Reflecting this perceptible shift, 20% of organisations in Australia have formed dedicated software teams to enhance their digitisation strategies. Hence, almost 40% of the total workforce is expected to be committed to digital initiatives within the next three to five years. With these findings, it can be argued that we are entering an era marked by dual transitions to an eco-digital economy, spurred by not only financial rewards but also environmental and societal gains.
Dr. Suraj Srinivasan, Philip J. Stomberg, Professor of Business Administration at Harvard Business School and Head of the Digital Value Lab at the Digital Data and Design Institute at Harvard, commented on this emergent trend: "In the eco-digital era, there is greater exploration of digital technologies’ value to business. There is also a fast evolution of emerging tech such as generative AI and synthetic biology, and greater collaboration giving rise to digital ecosystems. This shift is truly fundamental, cross-sectoral, and global in nature."
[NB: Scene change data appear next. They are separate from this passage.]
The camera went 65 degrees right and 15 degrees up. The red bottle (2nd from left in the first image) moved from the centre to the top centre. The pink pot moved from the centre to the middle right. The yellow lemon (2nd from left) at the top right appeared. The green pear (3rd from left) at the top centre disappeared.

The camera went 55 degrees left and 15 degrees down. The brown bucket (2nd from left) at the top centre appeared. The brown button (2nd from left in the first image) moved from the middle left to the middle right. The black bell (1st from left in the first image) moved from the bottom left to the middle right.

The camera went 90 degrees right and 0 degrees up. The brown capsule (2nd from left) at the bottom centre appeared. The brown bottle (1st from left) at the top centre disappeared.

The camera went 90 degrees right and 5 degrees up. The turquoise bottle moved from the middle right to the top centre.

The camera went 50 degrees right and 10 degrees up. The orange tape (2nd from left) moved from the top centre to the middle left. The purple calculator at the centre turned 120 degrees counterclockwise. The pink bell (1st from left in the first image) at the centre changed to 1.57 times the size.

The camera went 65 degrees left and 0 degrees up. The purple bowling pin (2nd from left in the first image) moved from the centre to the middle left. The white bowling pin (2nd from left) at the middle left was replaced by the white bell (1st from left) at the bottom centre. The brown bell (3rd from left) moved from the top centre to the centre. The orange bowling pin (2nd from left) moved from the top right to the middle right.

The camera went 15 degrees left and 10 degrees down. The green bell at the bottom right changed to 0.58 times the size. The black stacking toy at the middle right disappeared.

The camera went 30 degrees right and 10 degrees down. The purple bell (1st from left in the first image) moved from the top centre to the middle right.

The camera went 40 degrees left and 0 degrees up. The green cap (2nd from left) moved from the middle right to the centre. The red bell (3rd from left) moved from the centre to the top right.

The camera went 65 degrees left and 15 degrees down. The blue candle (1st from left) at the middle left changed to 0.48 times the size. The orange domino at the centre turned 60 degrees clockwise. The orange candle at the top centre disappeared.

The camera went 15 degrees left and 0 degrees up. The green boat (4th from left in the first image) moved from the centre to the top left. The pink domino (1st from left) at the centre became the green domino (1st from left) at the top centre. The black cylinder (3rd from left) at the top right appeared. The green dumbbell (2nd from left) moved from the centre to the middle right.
Interestingly, the report also highlighted that it is the mainstream technologies, such as data and analytics and cloud scaling, that organisations believe will deliver the most potent business benefits over the next five years. Nonetheless, almost half of organisations (48%) are either planning or actively developing strategies to harness potential emerging technologies like edge computing and generative AI.
Fernando Alvarez, Chief Strategy and Development Officer at Capgemini and Group Executive Board member, elegantly summarised these trends: "We are at the dawn of a new transformative era and we have only scratched the surface of how digital technologies can help expedite the delivery of substantial economic, environmental, and societal benefits."